From: Mike Kravetz <mike.kravetz@oracle.com>
To: Jan Stancek <jstancek@redhat.com>,
Andrew Morton <akpm@linux-foundation.org>
Cc: linux-mm@kvack.org,
kirill shutemov <kirill.shutemov@linux.intel.com>,
ltp@lists.linux.it, mhocko@kernel.org,
Rachel Sibley <rasibley@redhat.com>,
hughd@google.com, n-horiguchi@ah.jp.nec.com, aarcange@redhat.com,
aneesh kumar <aneesh.kumar@linux.vnet.ibm.com>,
dave@stgolabs.net, prakash sangappa <prakash.sangappa@oracle.com>,
colin king <colin.king@canonical.com>
Subject: Re: [bug] problems with migration of huge pages with v4.20-10214-ge1ef035d272e
Date: Thu, 3 Jan 2019 13:44:20 -0800 [thread overview]
Message-ID: <6e341052-fe38-b71c-ebb2-47e2e34f5963@oracle.com> (raw)
In-Reply-To: <495081357.93179893.1546535169172.JavaMail.zimbra@redhat.com>
On 1/3/19 9:06 AM, Jan Stancek wrote:
<snip>
>> 1) with LTP move_pages12 (MAP_PRIVATE version of reproducer)
>> Patch below fixes the panic for me.
>> It didn't apply cleanly to latest master, but conflicts were easy to resolve.
>>
>> 2) with MAP_SHARED version of reproducer
>> It still hangs in user-space.
>> v4.19 kernel appears to work fine so I've started a bisect.
>
> My bisect with MAP_SHARED version arrived at same 2 commits:
> c86aa7bbfd55 hugetlbfs: Use i_mmap_rwsem to fix page fault/truncate race
> b43a99900559 hugetlbfs: use i_mmap_rwsem for more pmd sharing synchronization
>
> Maybe a deadlock between page lock and mapping->i_mmap_rwsem?
>
> thread1:
> hugetlbfs_evict_inode
> i_mmap_lock_write(mapping);
> remove_inode_hugepages
> lock_page(page);
>
> thread2:
> __unmap_and_move
> trylock_page(page) / lock_page(page)
> remove_migration_ptes
> rmap_walk_file
> i_mmap_lock_read(mapping);
Thanks Jan! That is an ABBA deadlock. :(
Commit c86aa7bbfd55 ("Use i_mmap_rwsem to fix page fault/truncate race") is
the patch which causes remove_inode_hugepages to be called with i_mmap_rwsem
held in write mode. Clearly, i_mmap_rwsem should not be held when calling
remove_inode_hugepages. If you back out that patch, then the deadlock will
go away.
But, the whole point of that patch is to expand the locking so that
remove_inode_hugepages can not race with a page fault. If they do race, then
hugetlbfs specific metadata becomes inconsistent. With some tweaks to
c86aa7bbfd55, I think we could make truncate/page fault races safe. However,
the issue would still exist for hole punch/page fault races. We need some
way to prevent page faults while in remove_inode_hugepages.

════════

Exercise task A: In the email about the hugetlbfs deadlock, which commit causes remove_inode_hugepages to be called with i_mmap_rwsem held in write mode?

════════

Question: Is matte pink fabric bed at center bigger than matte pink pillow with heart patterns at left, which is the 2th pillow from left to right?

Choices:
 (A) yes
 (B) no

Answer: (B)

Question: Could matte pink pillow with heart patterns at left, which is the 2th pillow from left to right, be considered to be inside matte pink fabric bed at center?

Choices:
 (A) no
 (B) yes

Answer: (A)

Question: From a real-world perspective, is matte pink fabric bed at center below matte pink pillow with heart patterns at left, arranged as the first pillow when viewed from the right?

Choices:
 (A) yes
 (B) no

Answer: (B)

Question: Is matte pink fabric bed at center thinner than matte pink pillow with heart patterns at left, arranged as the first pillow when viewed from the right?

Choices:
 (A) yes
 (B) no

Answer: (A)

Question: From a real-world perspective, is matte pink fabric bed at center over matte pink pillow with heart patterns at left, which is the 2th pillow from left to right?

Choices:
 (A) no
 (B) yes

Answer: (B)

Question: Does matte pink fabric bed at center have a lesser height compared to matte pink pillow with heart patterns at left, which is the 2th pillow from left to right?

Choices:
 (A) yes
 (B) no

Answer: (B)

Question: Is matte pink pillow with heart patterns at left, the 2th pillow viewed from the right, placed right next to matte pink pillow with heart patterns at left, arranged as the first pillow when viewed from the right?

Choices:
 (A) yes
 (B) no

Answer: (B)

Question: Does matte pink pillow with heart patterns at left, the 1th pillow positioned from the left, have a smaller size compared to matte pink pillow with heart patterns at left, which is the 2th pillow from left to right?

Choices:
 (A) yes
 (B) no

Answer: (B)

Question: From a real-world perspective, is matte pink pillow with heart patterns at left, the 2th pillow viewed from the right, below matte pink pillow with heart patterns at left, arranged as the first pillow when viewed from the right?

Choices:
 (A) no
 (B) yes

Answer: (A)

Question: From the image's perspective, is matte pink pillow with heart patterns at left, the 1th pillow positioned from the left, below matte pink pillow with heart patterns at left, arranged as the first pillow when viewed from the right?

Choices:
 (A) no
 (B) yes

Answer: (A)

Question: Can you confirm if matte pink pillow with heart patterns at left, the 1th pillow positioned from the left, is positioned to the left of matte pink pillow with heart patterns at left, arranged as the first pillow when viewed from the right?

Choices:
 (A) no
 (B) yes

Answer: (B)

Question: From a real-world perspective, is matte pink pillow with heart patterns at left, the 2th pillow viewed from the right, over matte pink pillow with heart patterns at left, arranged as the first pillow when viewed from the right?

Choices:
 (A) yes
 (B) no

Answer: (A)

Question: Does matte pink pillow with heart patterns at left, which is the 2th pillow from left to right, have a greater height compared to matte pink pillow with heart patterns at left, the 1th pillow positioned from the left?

════════

Exercise task B: State how many lines of the entries contain the word "over". Case counts.

Written response A: Commit c86aa7bbfd55 ("Use i_mmap_rwsem to fix page fault/truncate race").

Written response B: 2